А Злой дух тут как тут, снова нашептывает ей в самое ухо:
«Никуда он не уйдет, не бойся! Не может он без тебя. А раз не может…»
Но вдруг Злой дух умолкает: Пранас шевельнулся. Уж не напряженный ли взгляд молодой жены потревожил его? Он глубоко вздыхает, но снова дышит спокойно, ровно.
Вот напугал! Она потихоньку опускается на подушку, плотно смежает ресницы и, памятуя совет Злого духа, осторожно откидывает с плеч и груди одеяло, тем более, что в комнате действительно жарко. Прислушивается. Нет. Не проснулся.
Однако она ошибается. Он тоже не спит. Его тоже разбудила тишина. И нет ничего странного в том, что и ему тоже хочется, чтобы за окном бушевал ветер, ревели волны и нельзя было сунуться в море. Авось тогда удастся им найти какой-то выход…
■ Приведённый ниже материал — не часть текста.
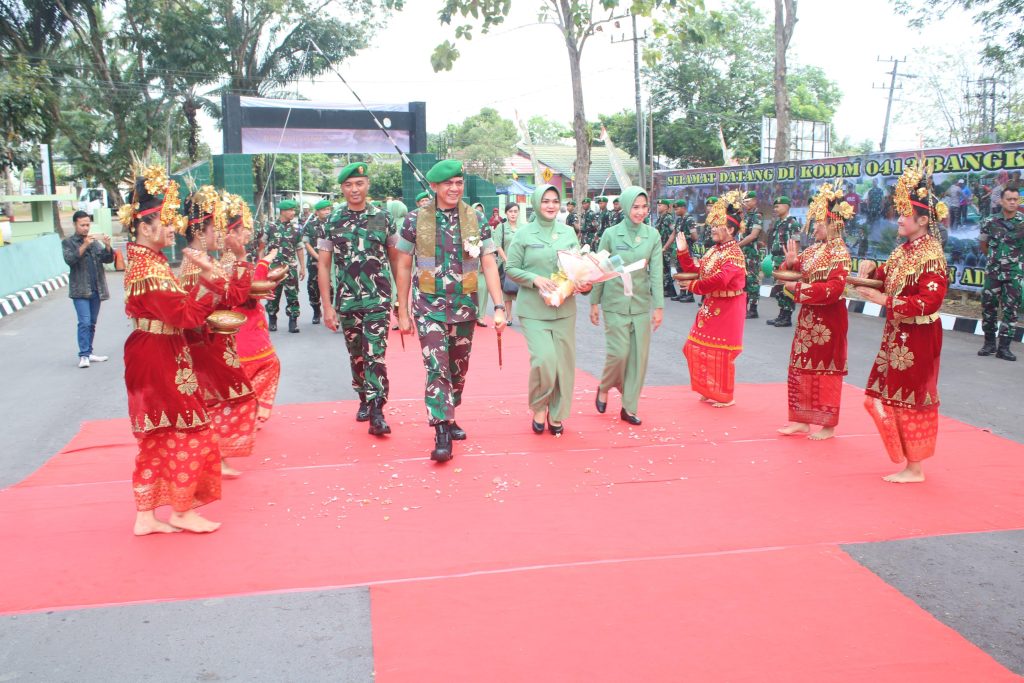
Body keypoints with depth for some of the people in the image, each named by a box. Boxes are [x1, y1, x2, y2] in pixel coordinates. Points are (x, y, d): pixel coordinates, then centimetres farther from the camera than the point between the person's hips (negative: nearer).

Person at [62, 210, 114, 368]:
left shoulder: (95, 241, 13)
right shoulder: (68, 243, 3)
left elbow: (108, 259, 5)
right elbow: (69, 260, -13)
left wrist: (107, 246, -13)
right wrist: (84, 245, -23)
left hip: (96, 289, 4)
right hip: (80, 290, -4)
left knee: (92, 323, 9)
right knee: (84, 322, -11)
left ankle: (88, 353, 15)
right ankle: (83, 355, -10)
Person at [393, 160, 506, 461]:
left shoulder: (476, 219, 1)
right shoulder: (416, 220, -3)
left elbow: (489, 264, 1)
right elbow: (402, 266, 3)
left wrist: (499, 307, -7)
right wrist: (403, 311, 2)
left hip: (465, 306, 3)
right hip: (430, 307, -2)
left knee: (459, 369, 13)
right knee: (437, 368, -12)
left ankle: (449, 417, 33)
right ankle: (441, 434, -10)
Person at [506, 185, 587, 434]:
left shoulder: (569, 232, 9)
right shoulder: (524, 233, -1)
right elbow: (510, 268, -1)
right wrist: (535, 279, -16)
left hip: (564, 309, 4)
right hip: (534, 309, -3)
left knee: (564, 361, 4)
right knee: (544, 360, -16)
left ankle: (557, 414, 22)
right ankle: (538, 407, 11)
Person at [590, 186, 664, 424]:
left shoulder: (653, 235, 2)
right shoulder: (611, 234, -4)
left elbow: (656, 272, 0)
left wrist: (659, 306, -4)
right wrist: (594, 303, 1)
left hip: (641, 304, 3)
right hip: (615, 303, -2)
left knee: (639, 356, 3)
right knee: (618, 352, -7)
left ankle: (629, 407, 16)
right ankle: (604, 388, 24)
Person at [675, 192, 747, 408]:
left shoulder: (734, 254, -17)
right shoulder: (714, 250, 11)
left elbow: (720, 279, -29)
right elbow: (694, 269, 12)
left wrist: (695, 286, -20)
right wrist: (682, 251, 1)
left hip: (726, 309, -9)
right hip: (710, 306, 9)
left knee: (720, 352, -2)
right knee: (700, 347, 12)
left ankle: (724, 396, 11)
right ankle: (710, 391, 25)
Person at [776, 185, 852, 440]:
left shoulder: (839, 253, -14)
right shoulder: (814, 249, 9)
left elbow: (834, 288, -23)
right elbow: (799, 272, 15)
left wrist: (799, 290, -21)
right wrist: (791, 262, -6)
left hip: (827, 320, -8)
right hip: (808, 317, 8)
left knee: (824, 371, 1)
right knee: (801, 368, 11)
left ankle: (827, 425, 12)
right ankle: (802, 419, 21)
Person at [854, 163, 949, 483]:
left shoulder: (931, 255, -17)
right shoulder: (904, 250, 8)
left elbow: (930, 301, -24)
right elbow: (888, 279, 19)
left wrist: (885, 300, -26)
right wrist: (871, 270, -1)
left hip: (917, 337, -8)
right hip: (897, 334, 9)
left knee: (912, 398, 0)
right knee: (892, 395, 14)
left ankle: (915, 468, 13)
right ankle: (908, 457, 28)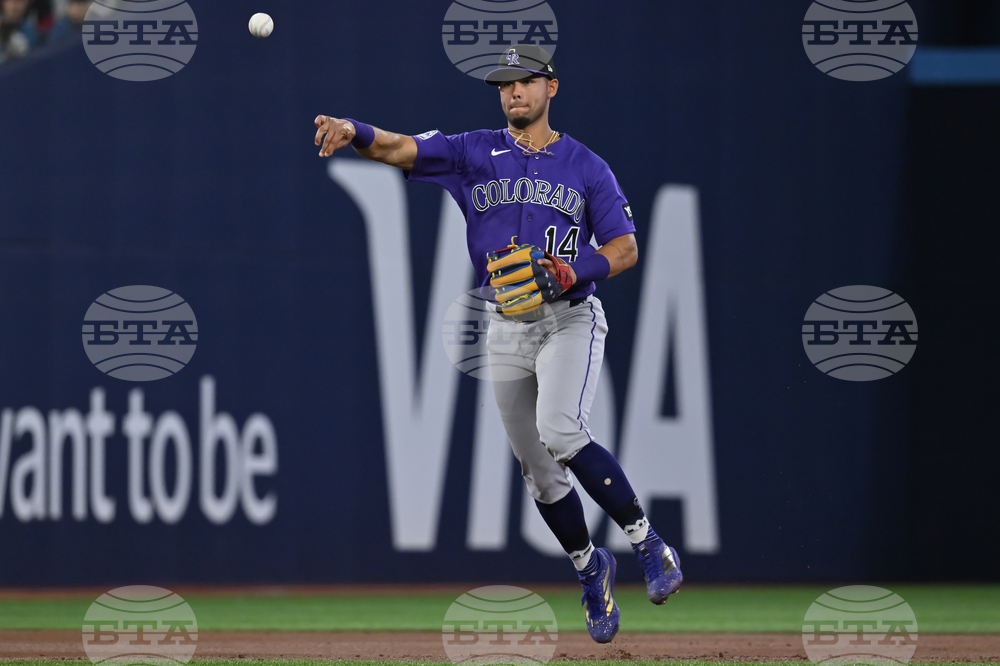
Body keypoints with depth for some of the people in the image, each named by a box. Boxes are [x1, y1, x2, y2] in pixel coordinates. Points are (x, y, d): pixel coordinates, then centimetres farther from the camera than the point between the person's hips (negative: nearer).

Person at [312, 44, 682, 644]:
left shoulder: (586, 166, 4)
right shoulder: (474, 153, 7)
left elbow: (625, 247, 1)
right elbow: (400, 149, -6)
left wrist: (575, 272, -19)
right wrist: (353, 132, -28)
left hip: (571, 319, -3)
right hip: (506, 325, 3)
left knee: (559, 431, -28)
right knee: (537, 468, 7)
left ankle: (647, 543, -19)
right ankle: (591, 569, 28)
Мужики, приятели его, не претендуют на роль добрых или злых духов, они мужчины, рыбаки, и все тут. Конечно, и они незлобиво точат зубы:
«Симпатичная, добрая, а коготки-то показала, а, Пранас?.. И острые коготки! Так кто ж кого? Ты ее или она тебя?»
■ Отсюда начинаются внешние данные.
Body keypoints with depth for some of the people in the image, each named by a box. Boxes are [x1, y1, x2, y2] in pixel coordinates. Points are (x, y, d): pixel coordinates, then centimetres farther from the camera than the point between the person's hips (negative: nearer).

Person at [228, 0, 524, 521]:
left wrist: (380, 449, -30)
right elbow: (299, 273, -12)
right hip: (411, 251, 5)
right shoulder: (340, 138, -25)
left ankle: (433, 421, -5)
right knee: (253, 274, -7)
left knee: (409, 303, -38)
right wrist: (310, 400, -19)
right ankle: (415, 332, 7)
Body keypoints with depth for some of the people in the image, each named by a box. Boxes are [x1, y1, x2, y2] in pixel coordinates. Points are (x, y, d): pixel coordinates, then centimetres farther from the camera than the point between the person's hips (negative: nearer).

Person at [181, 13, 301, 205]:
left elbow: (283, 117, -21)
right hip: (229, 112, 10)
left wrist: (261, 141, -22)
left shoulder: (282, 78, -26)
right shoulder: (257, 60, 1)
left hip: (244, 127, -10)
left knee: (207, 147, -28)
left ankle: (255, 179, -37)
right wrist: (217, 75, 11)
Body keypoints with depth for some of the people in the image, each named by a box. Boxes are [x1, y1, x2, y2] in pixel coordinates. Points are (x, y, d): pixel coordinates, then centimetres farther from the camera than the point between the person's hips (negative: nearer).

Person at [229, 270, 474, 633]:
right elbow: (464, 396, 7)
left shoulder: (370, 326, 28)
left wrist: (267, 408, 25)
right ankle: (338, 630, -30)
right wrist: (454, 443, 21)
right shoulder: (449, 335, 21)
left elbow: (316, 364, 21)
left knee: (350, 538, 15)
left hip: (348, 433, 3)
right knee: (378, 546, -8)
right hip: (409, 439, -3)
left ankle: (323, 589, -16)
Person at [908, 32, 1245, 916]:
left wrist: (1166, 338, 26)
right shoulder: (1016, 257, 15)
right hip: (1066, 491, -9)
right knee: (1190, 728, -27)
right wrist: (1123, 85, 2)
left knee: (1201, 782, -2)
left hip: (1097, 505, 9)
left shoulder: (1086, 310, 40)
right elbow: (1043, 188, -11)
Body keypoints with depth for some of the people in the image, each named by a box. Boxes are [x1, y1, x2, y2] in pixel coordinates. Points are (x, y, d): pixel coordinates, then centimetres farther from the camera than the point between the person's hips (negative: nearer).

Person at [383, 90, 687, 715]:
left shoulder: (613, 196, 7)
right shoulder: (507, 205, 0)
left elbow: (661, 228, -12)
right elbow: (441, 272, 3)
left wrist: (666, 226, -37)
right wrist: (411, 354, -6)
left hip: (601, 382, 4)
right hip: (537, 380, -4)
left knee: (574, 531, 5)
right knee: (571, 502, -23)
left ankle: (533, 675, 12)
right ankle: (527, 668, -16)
Кривой Пиктуйжа, иронически щуря свой единственный глаз, советует: «Может, действительно, а?.. Она торговать будет, а ты товары по полкам раскладывать? Рай — не житье!»…
Рыбаки добродушно ржут.
Он отшучивается:
«Черт бы ее, эту Грикштене, взял, шипит как змея, каркает, вот и накаркала!»
Он знает, что жена не спит; так хочется обнять ее, приласкать… И чтобы все стало как прежде, как до шторма. Но не решается. Ощущает ее тепло, запах ее волос. Ох, как же она нужна ему! Отлично разбирается в таких вещах Злой дух!..
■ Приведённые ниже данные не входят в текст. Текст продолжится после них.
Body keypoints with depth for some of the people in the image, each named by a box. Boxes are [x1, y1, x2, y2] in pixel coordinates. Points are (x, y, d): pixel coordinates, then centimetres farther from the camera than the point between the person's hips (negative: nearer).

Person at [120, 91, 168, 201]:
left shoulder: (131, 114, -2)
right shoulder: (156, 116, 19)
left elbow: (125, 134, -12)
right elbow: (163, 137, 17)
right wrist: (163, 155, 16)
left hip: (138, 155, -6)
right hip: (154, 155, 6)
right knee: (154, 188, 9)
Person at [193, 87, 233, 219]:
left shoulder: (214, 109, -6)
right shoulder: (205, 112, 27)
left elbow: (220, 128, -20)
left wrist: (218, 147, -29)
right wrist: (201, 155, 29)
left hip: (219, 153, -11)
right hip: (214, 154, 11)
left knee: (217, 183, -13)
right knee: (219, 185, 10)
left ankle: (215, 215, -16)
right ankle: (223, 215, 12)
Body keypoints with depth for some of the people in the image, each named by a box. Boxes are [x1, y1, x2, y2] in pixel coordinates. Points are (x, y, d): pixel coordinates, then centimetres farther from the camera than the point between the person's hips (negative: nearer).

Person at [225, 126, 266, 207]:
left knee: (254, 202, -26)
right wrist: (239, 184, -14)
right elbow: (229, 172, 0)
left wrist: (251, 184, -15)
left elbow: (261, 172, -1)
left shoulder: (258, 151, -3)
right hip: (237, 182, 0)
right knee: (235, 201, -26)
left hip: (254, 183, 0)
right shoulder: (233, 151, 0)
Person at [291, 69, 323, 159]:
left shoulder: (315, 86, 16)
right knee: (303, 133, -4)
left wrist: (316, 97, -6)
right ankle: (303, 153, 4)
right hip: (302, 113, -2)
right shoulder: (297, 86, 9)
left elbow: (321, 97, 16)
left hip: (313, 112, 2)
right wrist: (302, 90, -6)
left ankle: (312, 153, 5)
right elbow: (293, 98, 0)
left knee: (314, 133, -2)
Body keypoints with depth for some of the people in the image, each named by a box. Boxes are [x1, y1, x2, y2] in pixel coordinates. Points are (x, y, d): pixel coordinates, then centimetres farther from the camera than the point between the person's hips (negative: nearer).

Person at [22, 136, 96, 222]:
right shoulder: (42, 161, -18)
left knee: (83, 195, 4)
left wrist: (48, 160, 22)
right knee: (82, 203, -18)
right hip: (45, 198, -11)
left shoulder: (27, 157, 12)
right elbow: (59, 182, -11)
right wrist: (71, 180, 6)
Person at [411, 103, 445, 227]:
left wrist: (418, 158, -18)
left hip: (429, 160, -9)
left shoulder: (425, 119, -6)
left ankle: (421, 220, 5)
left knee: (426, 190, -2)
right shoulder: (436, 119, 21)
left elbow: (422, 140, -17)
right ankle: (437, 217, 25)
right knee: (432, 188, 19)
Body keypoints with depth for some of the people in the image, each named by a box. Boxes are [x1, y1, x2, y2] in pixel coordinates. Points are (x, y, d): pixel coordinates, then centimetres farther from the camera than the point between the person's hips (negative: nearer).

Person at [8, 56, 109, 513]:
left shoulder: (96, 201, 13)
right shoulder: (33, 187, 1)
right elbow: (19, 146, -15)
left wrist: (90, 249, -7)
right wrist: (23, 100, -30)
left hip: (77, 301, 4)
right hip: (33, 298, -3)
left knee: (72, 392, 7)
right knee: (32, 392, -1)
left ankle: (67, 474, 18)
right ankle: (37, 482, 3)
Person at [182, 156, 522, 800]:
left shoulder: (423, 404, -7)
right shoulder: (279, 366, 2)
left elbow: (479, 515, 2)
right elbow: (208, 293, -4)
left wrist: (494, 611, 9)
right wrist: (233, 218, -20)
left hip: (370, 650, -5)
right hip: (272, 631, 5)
А Иране, уставившись в низкий потолок, гадает: «Что я стану делать, если он сейчас поднимется и уйдет? Что?»
Прямоугольник окна постепенно светлеет. Нет, шагов Бертулиса по двору и его сухого покашливания пока еще не слыхать.
Сквозь неплотно сомкнутые ресницы совсем рядом видит он краешком глаза ее обнаженное круглое плечо. Мягкое и упругое. Поверни голову и коснешься губами…
И он зажмуривается, избегая соблазна, ибо поддайся ему — и пропал. Это означало бы признание собственного поражения. Пранас легонько шевельнулся, она тут же закрывает глаза. А вдруг и он не спит? — приходит ей в голову. Нет. По-прежнему дышит спокойно и ровно. Нервы-то у него крепкие, и настроение всегда отличное, даже шторм шершавой своей ладонью не стер улыбки с его лица. А ведь кое-кто из рыбаков, и годами постарше, и к морю попривычнее, выбирались на берег словно пришибленные, не по себе нм было, пережитое оглушило, ошеломило их… А он сжимал ее в своих объятиях, дрожащую от страха и радости, плачущую и смеющуюся одновременно, и улыбался. Они прижались друг к другу мокрыми от дождя, слез и соленых брызг лицами, и она целовала его, не обращая внимания на то, что рядом чужие люди — рыбаки и их жены; от всех, кроме него, была отгорожена она жуткой, непроглядной тьмой, безумным ветром, выплескивающимся из берегов морем. На мачте бота, мотавшегося у берега на высоченных, ревущих и разбивающихся о дюны волнах, прыгал маленький сигнальный фонарик — единственное светлое пятнышко в кромешной тьме… А он улыбался.